To the parsonage the cousin betook herself and inquired of the clergyman, the good Dr. Daly, afterward Bishop of Cashel “Yes,” he replied, “the old gentleman is here. He is Dr. Cesar Malan, of Geneva.’
In a few minutes he was on his way to the sick bed of her whom he had seen in the park but the day before.
“Yes,” said the governess as he came in, “that is the old gentleman, and thank God he is come. Oh, sir, I am dying and I am lost. You told me the truth. I am not a believer in the Lord Jesus. I know it now, and it is too late.”
“It is not too late,” replied Dr. Malan. “It was that you might be saved that the Lord sent me with His message to you yesterday. He sends me again now to tell you that there is complete and eternal forgiveness for you, for He Himself bore our sins in His own Body on the cross. He has received the punishment, the whole punishment of all the sins of all who believe on Him. And I ask you in His Name, will you believe Him now? If you but believe Him, you are saved now and forever, all your sin put away, however great, however terrible. And instead of the punishment, God offers you the blessedness in heaven which the blood of His Son has brought.”
Thus did the old gentleman speak, reading at the same time the passages from the word of God which proved his words. And he then knelt and prayed that this poor, trembling sinner might there and then receive forgiveness of sins, and eternal life. The governess took the Lord at His word, and the old gentleman left her that night rejoicing in God’s great salvation.
The joy and peace that filled her heart took effect upon her body. From that moment she began to recover, and at the end of the month she returned to her pupils in London. They had been very anxious about her, and longing for her return. The dining room window was crowded with eager faces as she drove up to the door, and the eight girls welcomed her warmly before she had crossed the threshold. “But,” said one of them afterward, “the strange thing was, that even before she got inside the door, she began to preach to us. She took us to the schoolroom, and took down the old French Bible from the top shelf, and said, ‘Dear girls, you must be still while I read you some of the blessed words out of this book.’ Some of the girls laughed, some implored her not to read the musty book. But she said, Whether you like it or not, I must read it to you. God has saved my soul, and I have prayed to Him to save you all too. Every day, before we begin lessons, I shall read to you out of this book, and tell you as best I can how Jesus saves sinners.’”

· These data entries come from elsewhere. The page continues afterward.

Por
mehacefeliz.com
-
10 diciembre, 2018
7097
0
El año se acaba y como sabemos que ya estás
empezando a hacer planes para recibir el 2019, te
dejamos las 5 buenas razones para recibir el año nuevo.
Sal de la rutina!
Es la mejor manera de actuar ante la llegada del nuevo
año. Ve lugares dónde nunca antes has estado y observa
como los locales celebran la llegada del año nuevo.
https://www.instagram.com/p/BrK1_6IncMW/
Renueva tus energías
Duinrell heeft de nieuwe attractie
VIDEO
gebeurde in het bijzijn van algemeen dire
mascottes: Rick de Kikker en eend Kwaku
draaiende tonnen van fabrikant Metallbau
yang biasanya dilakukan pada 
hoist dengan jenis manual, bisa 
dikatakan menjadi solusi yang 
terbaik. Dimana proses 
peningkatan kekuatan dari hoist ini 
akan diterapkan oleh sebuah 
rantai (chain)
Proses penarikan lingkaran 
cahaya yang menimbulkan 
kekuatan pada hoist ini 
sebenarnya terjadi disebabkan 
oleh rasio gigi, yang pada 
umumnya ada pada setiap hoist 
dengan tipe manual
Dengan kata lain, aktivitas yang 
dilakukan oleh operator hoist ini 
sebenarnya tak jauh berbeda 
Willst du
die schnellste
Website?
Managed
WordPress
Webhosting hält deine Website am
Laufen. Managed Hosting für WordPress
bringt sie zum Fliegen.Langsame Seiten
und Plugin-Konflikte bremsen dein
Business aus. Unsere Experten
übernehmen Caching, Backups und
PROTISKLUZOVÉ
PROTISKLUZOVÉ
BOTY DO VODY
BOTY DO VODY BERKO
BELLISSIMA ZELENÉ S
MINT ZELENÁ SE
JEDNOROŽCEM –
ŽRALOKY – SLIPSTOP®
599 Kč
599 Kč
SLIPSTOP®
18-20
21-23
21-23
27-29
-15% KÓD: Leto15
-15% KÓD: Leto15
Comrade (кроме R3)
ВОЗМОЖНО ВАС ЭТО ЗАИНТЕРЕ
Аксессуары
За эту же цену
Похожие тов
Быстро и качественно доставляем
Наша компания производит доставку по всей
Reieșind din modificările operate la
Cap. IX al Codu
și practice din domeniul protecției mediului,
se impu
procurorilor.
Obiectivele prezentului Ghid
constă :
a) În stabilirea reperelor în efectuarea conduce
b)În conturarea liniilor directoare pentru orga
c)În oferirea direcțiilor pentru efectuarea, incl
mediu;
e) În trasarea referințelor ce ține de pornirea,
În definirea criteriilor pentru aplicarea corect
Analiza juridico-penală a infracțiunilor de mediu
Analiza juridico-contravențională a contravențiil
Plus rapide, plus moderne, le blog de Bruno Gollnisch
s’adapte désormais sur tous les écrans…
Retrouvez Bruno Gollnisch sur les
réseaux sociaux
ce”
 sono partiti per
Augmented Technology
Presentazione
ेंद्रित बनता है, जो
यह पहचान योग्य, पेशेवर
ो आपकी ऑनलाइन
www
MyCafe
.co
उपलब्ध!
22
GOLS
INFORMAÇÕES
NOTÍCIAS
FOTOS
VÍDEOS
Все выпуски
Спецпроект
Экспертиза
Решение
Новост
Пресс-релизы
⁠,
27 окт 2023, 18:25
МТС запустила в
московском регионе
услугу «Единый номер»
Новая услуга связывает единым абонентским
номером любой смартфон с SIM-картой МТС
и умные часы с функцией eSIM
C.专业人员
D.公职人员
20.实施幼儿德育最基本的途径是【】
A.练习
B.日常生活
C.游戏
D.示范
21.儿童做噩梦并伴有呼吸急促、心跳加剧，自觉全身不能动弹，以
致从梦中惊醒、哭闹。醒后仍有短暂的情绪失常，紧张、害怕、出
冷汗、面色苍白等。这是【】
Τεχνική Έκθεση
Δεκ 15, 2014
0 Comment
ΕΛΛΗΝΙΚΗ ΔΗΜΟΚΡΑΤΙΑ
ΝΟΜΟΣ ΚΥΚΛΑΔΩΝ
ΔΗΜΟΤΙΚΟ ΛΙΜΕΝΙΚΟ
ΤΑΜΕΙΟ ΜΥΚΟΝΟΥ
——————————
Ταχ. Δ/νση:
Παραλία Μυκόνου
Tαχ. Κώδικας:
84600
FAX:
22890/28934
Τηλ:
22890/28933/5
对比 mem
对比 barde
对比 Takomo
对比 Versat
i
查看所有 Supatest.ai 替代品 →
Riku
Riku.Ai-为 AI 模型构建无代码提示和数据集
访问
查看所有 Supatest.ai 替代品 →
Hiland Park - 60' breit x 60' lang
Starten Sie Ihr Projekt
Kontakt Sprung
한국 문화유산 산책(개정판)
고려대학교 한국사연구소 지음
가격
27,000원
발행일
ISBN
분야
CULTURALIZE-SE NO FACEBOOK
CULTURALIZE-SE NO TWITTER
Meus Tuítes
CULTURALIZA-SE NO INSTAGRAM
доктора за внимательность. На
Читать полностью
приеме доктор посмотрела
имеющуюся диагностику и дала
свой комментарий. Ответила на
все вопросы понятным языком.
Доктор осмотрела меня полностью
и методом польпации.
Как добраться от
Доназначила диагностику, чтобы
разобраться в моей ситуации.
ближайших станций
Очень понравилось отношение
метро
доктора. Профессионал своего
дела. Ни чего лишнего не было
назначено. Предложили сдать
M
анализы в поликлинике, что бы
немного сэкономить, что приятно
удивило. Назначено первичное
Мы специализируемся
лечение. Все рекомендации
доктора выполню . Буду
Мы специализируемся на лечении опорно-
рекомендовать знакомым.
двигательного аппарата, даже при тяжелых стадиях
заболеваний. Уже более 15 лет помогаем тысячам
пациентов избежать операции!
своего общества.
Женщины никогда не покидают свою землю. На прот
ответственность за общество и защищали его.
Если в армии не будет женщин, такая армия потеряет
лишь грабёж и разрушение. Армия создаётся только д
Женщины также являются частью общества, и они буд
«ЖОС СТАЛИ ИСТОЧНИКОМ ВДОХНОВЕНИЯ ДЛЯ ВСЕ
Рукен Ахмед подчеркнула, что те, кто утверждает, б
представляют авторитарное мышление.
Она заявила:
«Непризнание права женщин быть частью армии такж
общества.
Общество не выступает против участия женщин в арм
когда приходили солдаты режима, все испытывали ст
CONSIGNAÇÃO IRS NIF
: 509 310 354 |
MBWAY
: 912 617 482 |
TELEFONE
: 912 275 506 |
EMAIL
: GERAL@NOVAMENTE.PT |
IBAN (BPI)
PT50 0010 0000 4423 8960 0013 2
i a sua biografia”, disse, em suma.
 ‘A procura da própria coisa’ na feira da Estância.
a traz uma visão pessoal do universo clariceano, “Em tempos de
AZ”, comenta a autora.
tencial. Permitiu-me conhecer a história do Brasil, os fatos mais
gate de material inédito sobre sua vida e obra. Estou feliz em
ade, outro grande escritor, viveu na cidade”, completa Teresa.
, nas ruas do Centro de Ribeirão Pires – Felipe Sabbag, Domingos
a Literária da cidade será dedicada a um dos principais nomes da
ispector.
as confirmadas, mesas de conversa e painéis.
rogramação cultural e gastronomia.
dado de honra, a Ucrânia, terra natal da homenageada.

The governess fulfilled her intention. She spoke, besides, at all times to her pupils, to their brothers, to the visitors, and to all who came within her reach. Just a year after her visit to Ireland, her illness suddenly returned, and she died praising the Lord. She had abundant cause to praise Him, for during that one year her eight pupils and some of their brothers were truly converted to God. They lived to serve Him in no ordinary manner, and to be the means in their turn of the salvation of many souls. The little seed sown in the park in Ireland is still bringing forth fruit to the praise and glory of the Saviour of sinners. F. B.